No single institution can fulfill democracy’s full promise to all people. Nor can systemic failures be explained through the mistakes of a single actor. To build technology governance that reliably serves the public interest, we need to recognize systemic risks and imagine systemic solutions.
Ecosystem failures in technology governance occur when many institutions make mistakes that add up to less than the sum of their parts. For example, many organizations in technology governance choose to hire a small number of the same activists and scholars of color rather than cultivate a deep bench of diverse leaders. At universities, the resulting game of musical chairs leaves less famous scholars unsupported, entrenching inequality. Boards and conferences seek out the same handful of people to serve everywhere, taking them away from the work that gained them prominence in the first place. This hyper-visibility can also catalyze backlashes to equality when people who are fooled by the diversity shell game overestimate progress on diversity and resist change.

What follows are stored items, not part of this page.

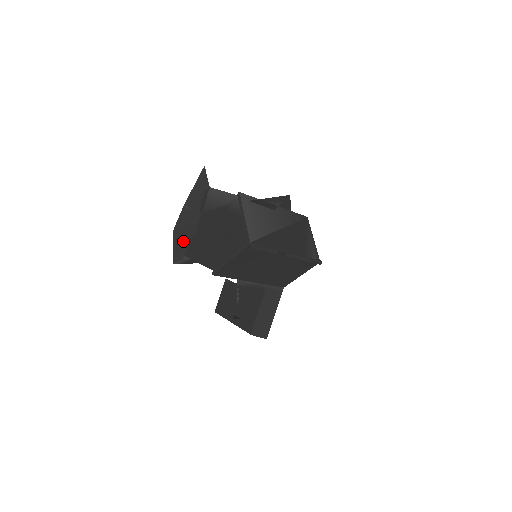
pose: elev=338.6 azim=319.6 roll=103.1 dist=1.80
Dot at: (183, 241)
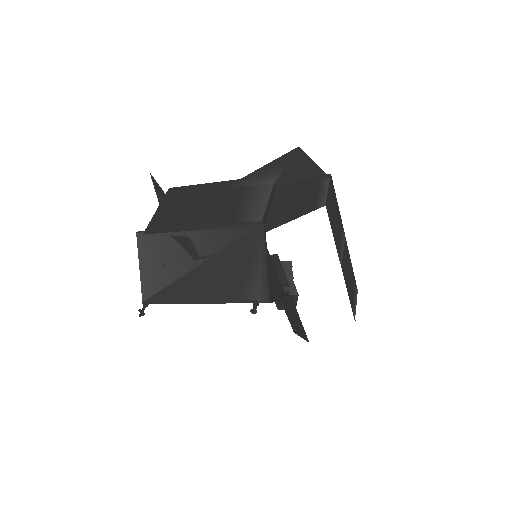
Dot at: occluded
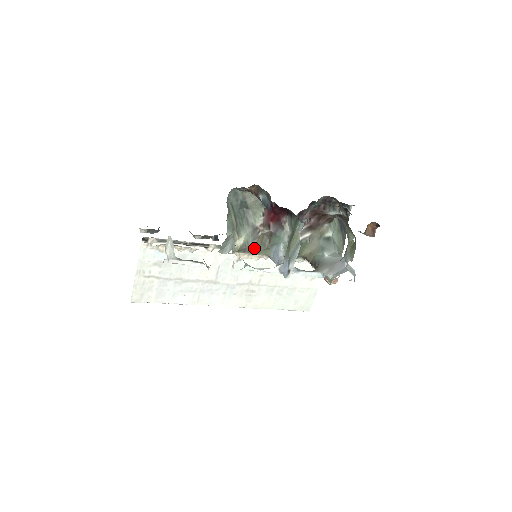
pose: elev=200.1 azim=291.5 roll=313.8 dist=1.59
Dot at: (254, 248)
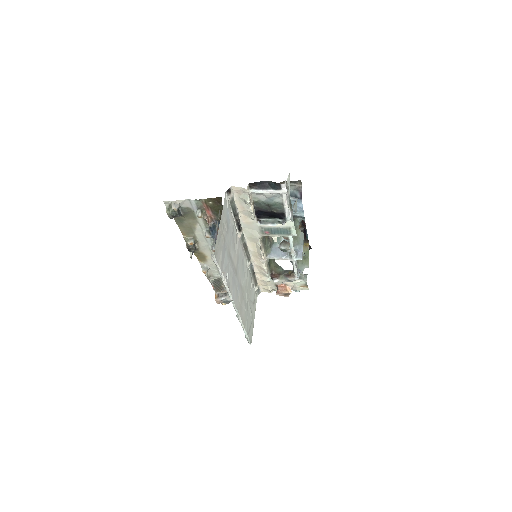
Dot at: (265, 242)
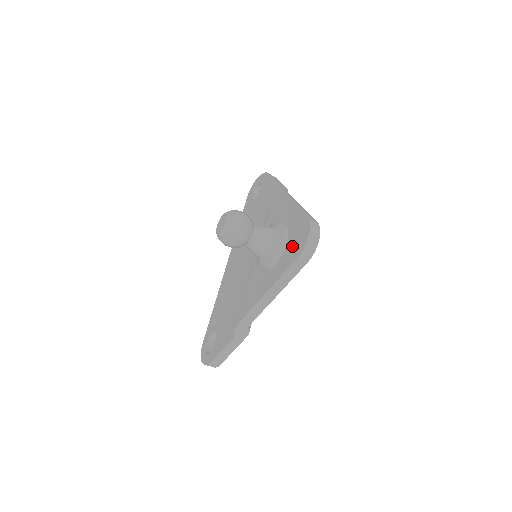
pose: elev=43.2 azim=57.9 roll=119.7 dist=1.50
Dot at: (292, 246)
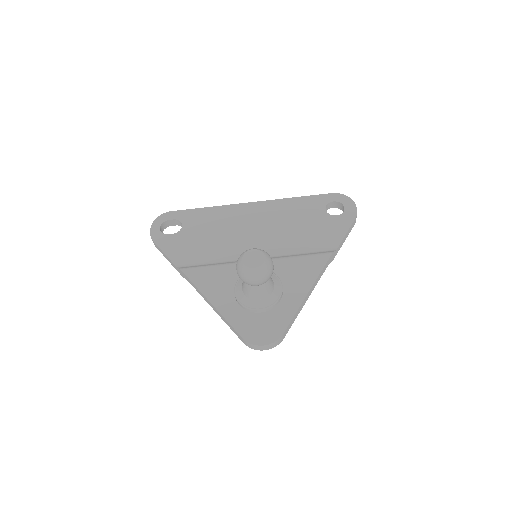
Dot at: (255, 324)
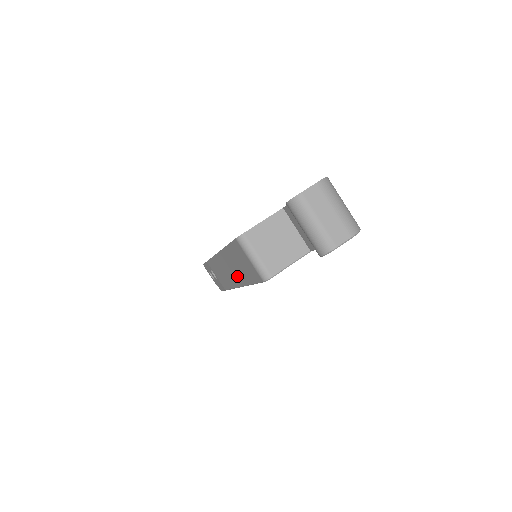
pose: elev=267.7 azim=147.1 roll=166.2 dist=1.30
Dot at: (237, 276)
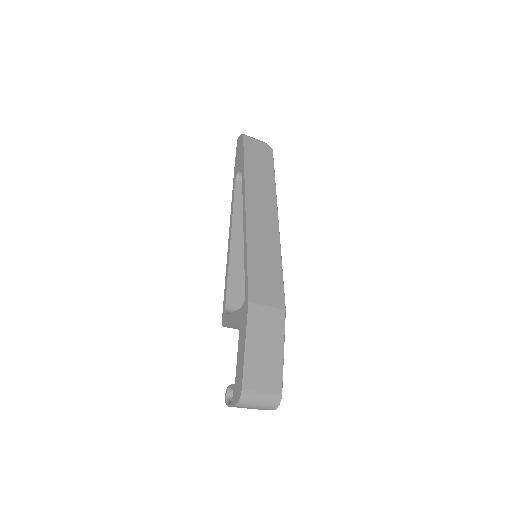
Dot at: occluded
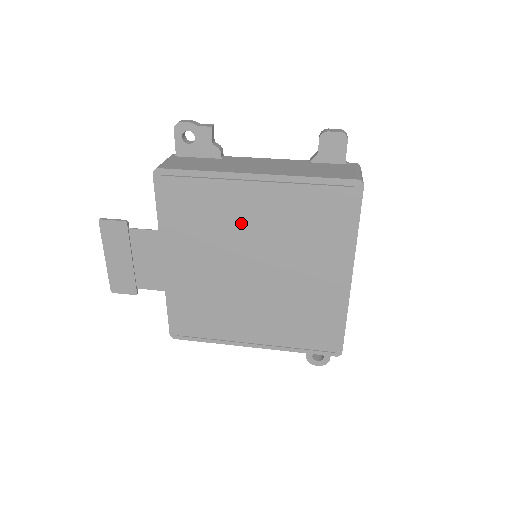
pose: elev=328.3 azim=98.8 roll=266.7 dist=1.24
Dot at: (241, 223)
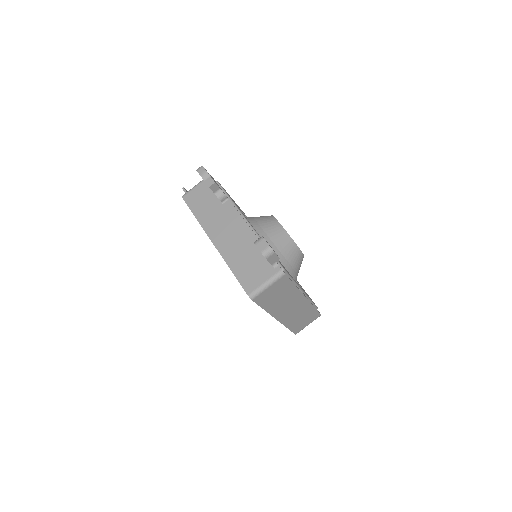
Dot at: occluded
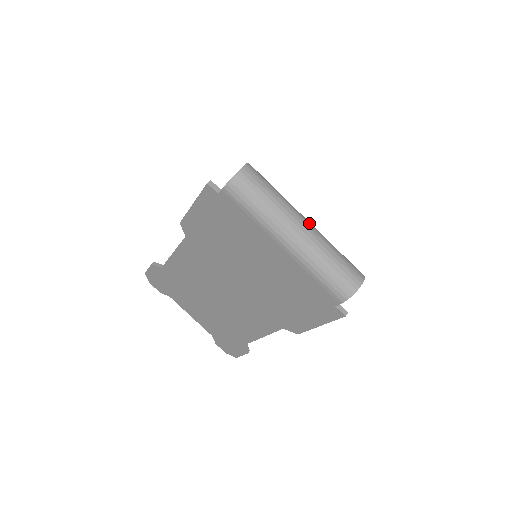
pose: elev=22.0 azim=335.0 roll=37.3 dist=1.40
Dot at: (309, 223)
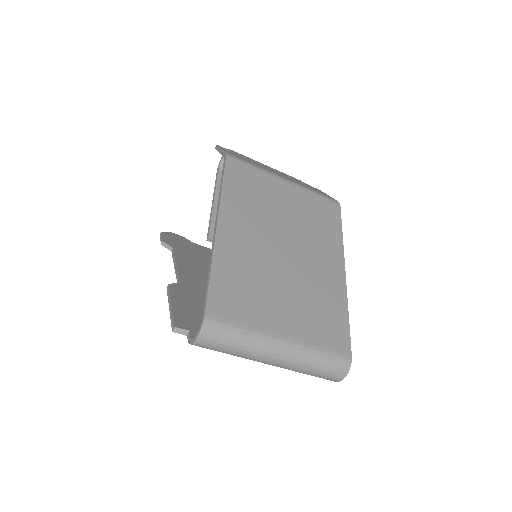
Dot at: (285, 344)
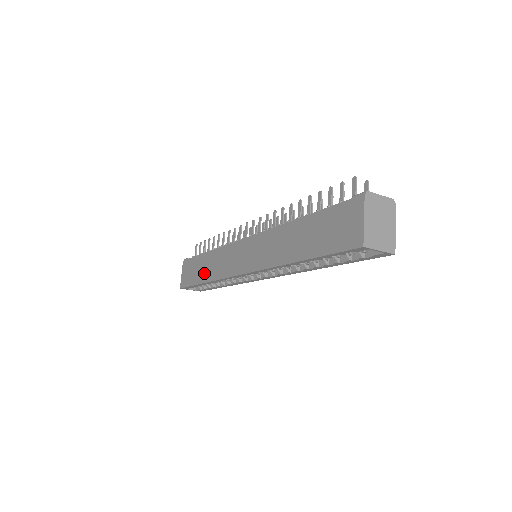
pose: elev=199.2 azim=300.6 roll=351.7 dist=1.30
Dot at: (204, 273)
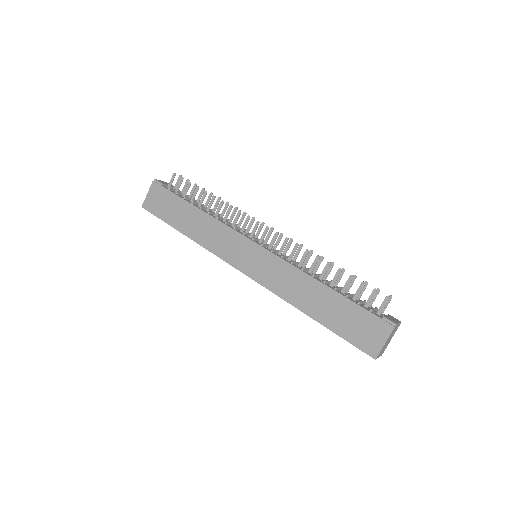
Dot at: (187, 225)
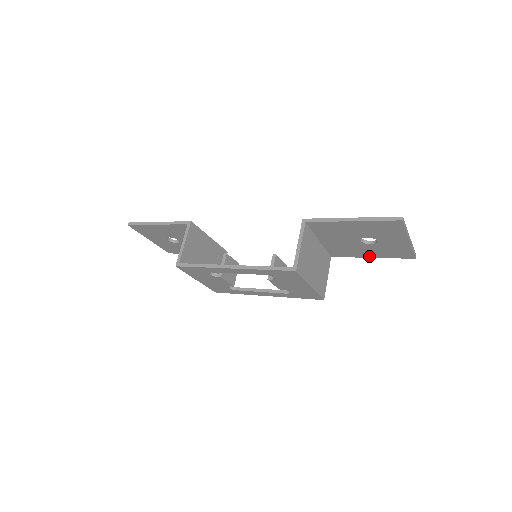
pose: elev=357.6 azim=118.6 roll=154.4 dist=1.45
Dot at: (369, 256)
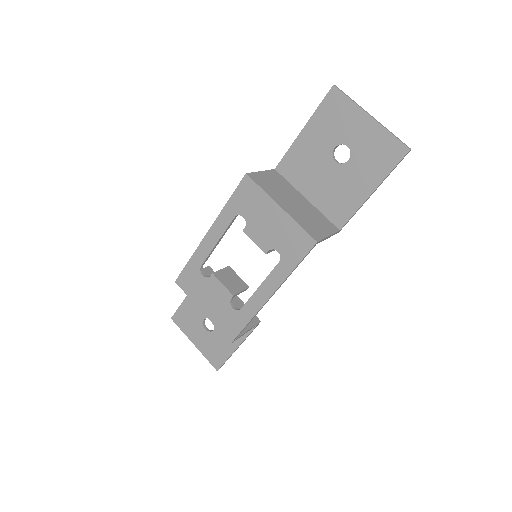
Dot at: (368, 191)
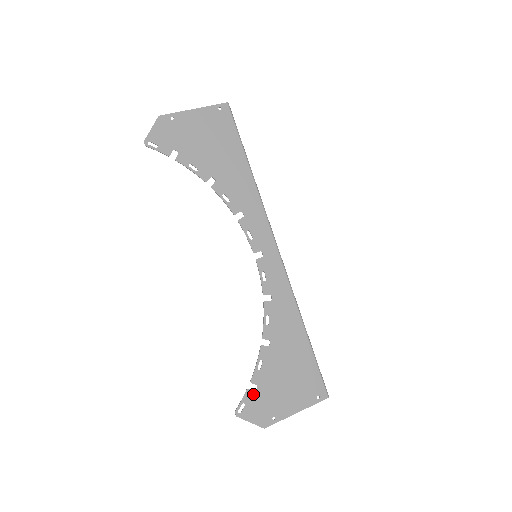
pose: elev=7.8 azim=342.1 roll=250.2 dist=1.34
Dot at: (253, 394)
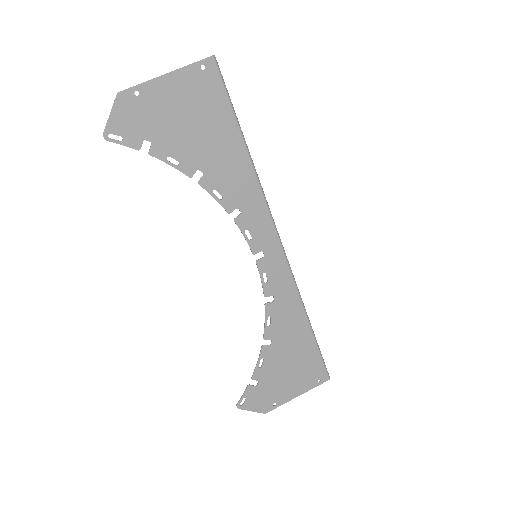
Dot at: (254, 388)
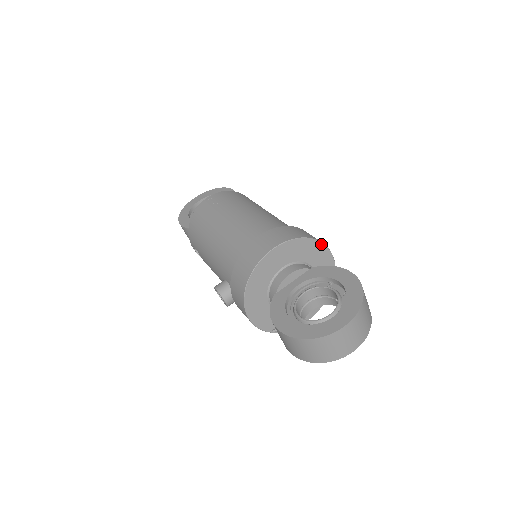
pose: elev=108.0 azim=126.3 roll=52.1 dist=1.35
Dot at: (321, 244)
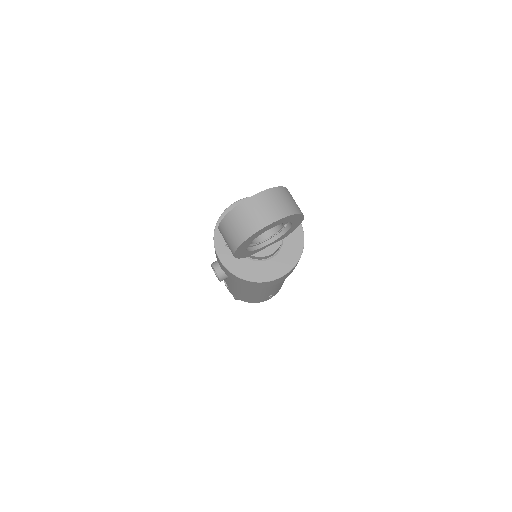
Dot at: occluded
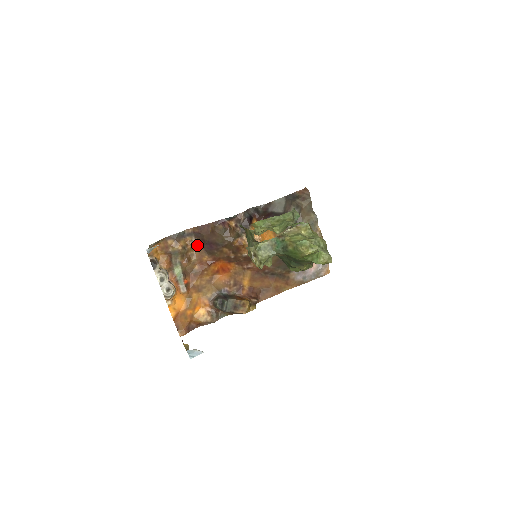
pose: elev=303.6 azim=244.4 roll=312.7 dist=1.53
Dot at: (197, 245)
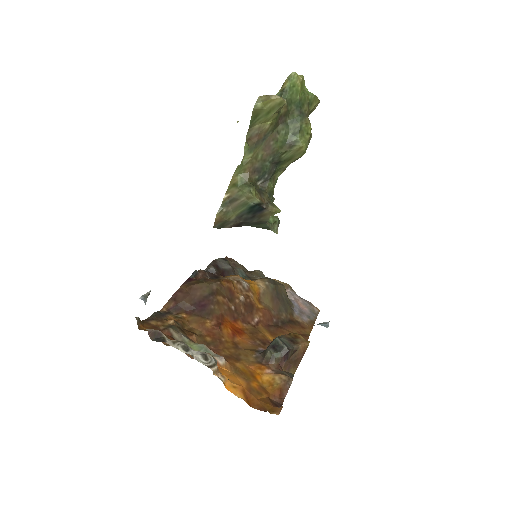
Dot at: (186, 319)
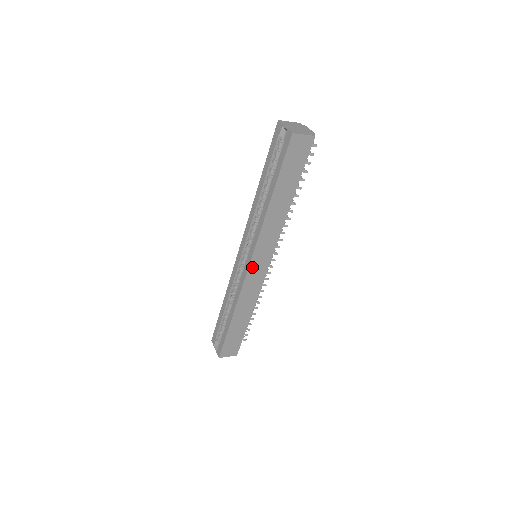
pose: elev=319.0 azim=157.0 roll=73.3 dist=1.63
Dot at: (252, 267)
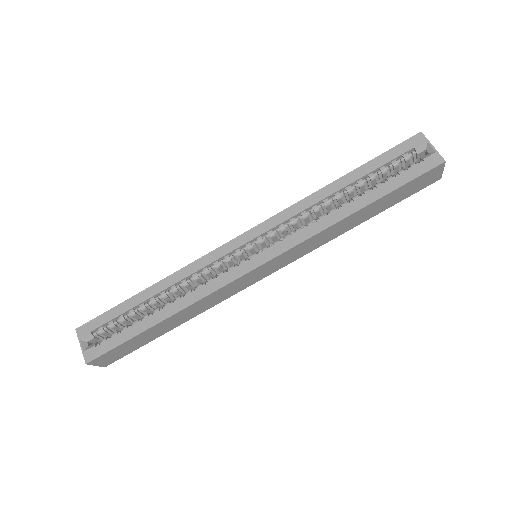
Dot at: (256, 270)
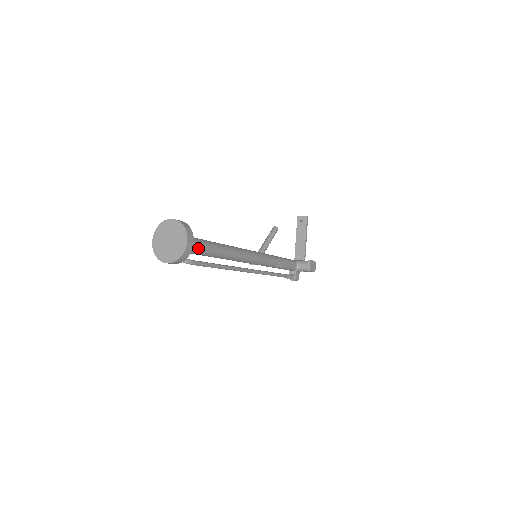
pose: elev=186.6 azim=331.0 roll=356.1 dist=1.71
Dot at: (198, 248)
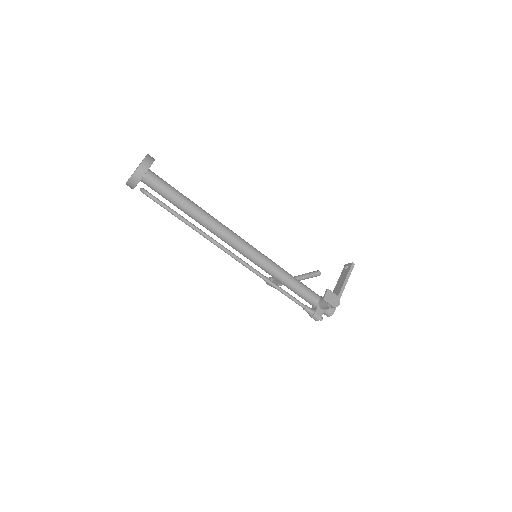
Dot at: (164, 188)
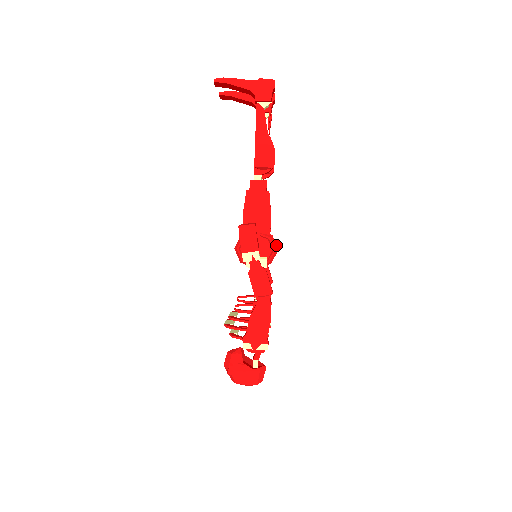
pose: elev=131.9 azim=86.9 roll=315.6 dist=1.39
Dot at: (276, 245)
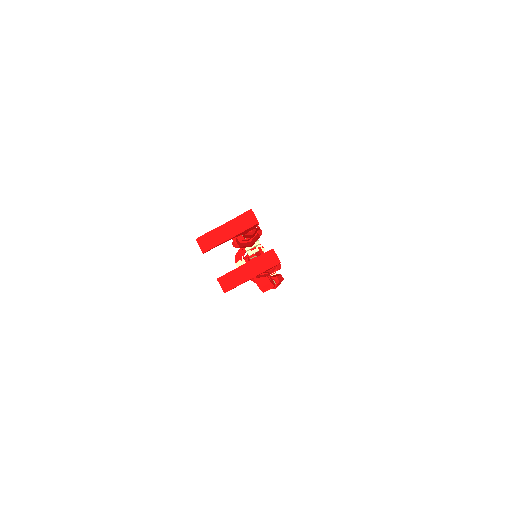
Dot at: (261, 231)
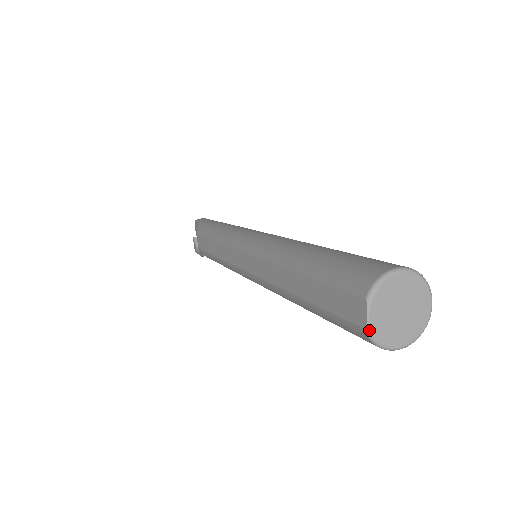
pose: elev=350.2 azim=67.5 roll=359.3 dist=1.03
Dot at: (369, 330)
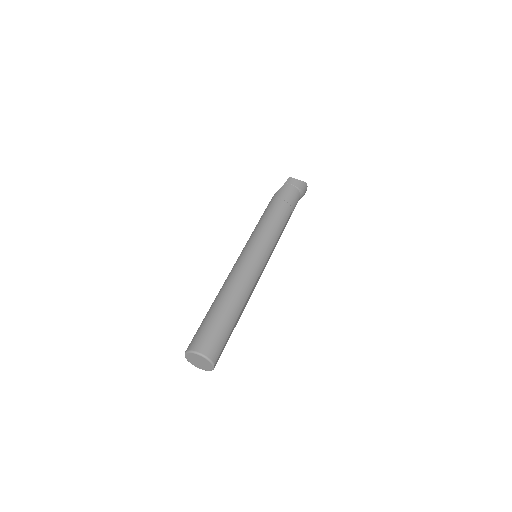
Dot at: (186, 358)
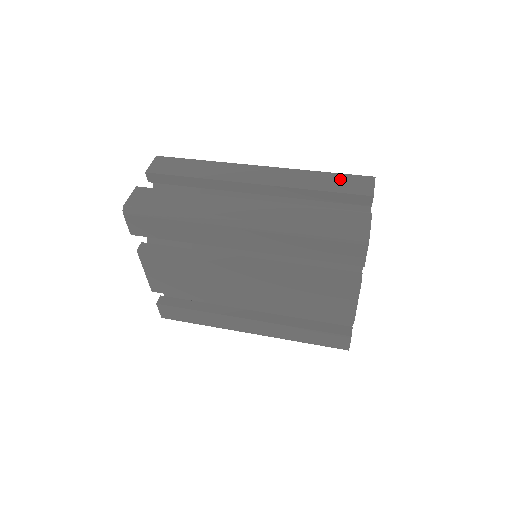
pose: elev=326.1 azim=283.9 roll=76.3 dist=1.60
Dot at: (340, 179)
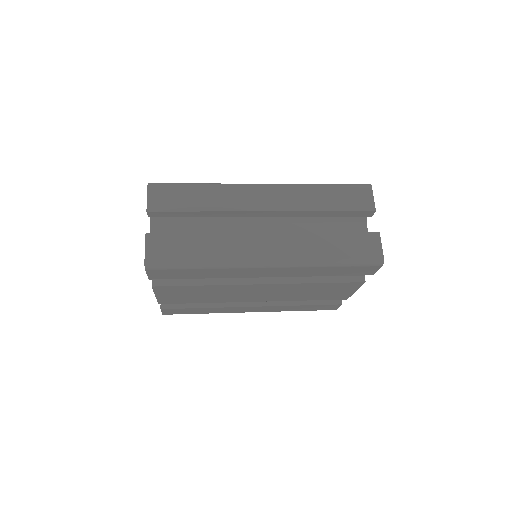
Dot at: (342, 193)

Another public-interest technology failure happens when institutions hire from the least diverse fields in America for jobs that those fields do not prepare them for. When governments and NGOs build technology policy teams, they often create positions limited to “technologists” and “engineers” who are rarely trained in the social science mindsets and methods to consider the social dimensions of technologies. By redefining jobs to include more diverse fields such as communication, information science, and human-computer interaction, organizations can develop essential expertise while also expanding organizational diversity.
Technology governance institutions also have a responsibility to inspire the next generation. Tech companies have teamed up to invest hundreds of millions of dollars to convince young people that working for tech firms is the best way to achieve financial security while doing good in the world. As a college professor, I routinely hear students worry that studying social issues or ethics could harm their chances of an industry job. In their view, topics more “basic” to computer science will get them ahead, given the prejudices of the field. Many BIPOC students choose degree programs that they know will undervalue them as people—hoping it will improve their job opportunities. We can free students from this dilemma by collaborating to create equitable public-interest careers in technology and society.
Working Together for Equitable Technology Governance
The public health model of technology governance represents a powerful opportunity for the common good. It calls us to imagine a vision of communities, scientists, and regulators working toward a flourishing society that protects the vulnerable from technology failures.
How can we fulfill that promise when we face the same forces that have created a legacy of inequity in public health? In his book The Voltage Effect, John A. List points out that product teams are often hostage to the populations they start with. The reverse can also be true. By starting early with a diverse group and working to avoid predictable equity failures, we have a once-in-a-lifetime opportunity to build a field of technology governance that genuinely serves everyone.